Several Houston Methodist nurses protest COVID-19 vaccine job requirement

The deadline for the employees to receive the vaccine at midnight on June 7.
The deadline for the employees to receive the vaccine at midnight on June 7.

HOUSTON – Several Houston Methodist nurses and employees protested the vaccine requirement that goes into effect after Monday, June 7.

“I took my mask off, threw my mask on, walked out the door, and here I am,” nurse Jennifer Bridges said. “They are not doing the right thing. They need to give people choices. They can’t force things upon people.”

Bridges organized a demonstration outside of Houston Methodist Hospital in Baytown where dozens of supporters and employees voiced concern over the issue.

“I feel like they kind of bullied us into this little corner like you have to do it or you don’t have a job. This is my only source of income,” ER nurse Amanda Rivera said. Rivera is not on the lawsuit but supports the cause.

“My suspension starts tomorrow. It will be two weeks with no pay and if you don’t comply, you go to termination,” Rivera said.

Houston Methodist released the following statement in regards to the walkout:

“Today is the deadline for Houston Methodist employees to comply with the mandatory COVID-19 vaccine policy. We are proud to report that almost 100 percent of our 26,000 employees have complied, making the right decision to fulfill their sacred obligation to protect our patients. Unfortunately, a few employees have not met the vaccine requirements and are inviting other employees to join them as they end their shifts today. We fully support the right of our employees to peacefully gather on their own time, but it is unacceptable to even suggest they abandon their patients to participate in this activity. We have faith that our employees will continue putting our patients first. It is unfortunate that today’s milestone of Houston Methodist becoming the safest hospital system in the country is being overshadowed by a few disgruntled employees.”

Last week, a lawsuit was filed against Houston Methodist over its mandate for “requiring its employees to be injected with an experimental vaccine as a condition of employment,” according to the lawsuit, filed by attorney Jared R. Woodfill.

Woodfill said he is representing 117 workers who are included in the suit, including Jennifer Bridges a Houston Methodist nurse who said her last day was Monday.
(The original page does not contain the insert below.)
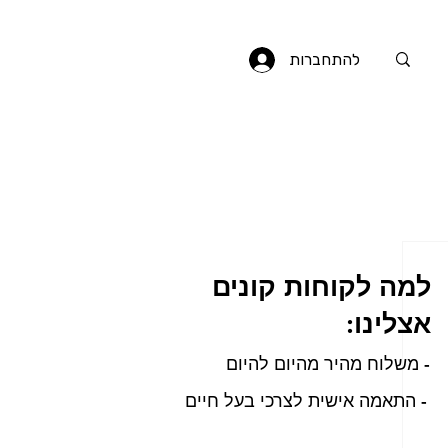
להתחברות
למה לקוחות קונים
אצלינו:
- משלוח מהיר מהיום להיום
- התאמה אישית לצרכי בעל חיים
The lawsuit states that for the first time in U.S. history, an employer is forcing its employees to be vaccinated “with an experimental COVID-19 mRNA gene modification injection” or be fired. Monday, June 7 is the deadline for employees to be vaccinated.

“Methodist Hospital is forcing its employees to be human “guinea pigs” as a condition for continued employment,” the lawsuit states.

Woodfill states that employees should have freedom of choice to take the vaccine without “force, deceit, fraud, threat, solicitation, or any type of binding or coercion.” He said the mandate is a violation of the Nuremberg Code and the public policy of the state of Texas.

Dr. Marc Boom, president and CEO of Houston Methodist responded to the lawsuit with the following statement:

As of today, 99 percent of Houston Methodist’s 26,000 employees have met the requirements for the vaccination mandate. We are extremely proud of our employees for doing the right thing and protecting our patients from this deadly virus. As health care workers, it is our sacred obligation to do whatever we can to protect our patients, who are the most vulnerable in our community. It is our duty and our privilege.

It is unfortunate that the few remaining employees who refuse to get vaccinated and put our patients first are responding in this way. It is legal for health care institutions to mandate vaccines, as we have done with the flu vaccine since 2009. The COVID-19 vaccines have proven through rigorous trials to be very safe and very effective and are not experimental. More than 165 million people in the U.S. alone have received vaccines against COVID-19, and this has resulted in the lowest numbers of infections in our country and in the Houston region in more than a year.

We proudly stand by our employees and our mission to protect our patients.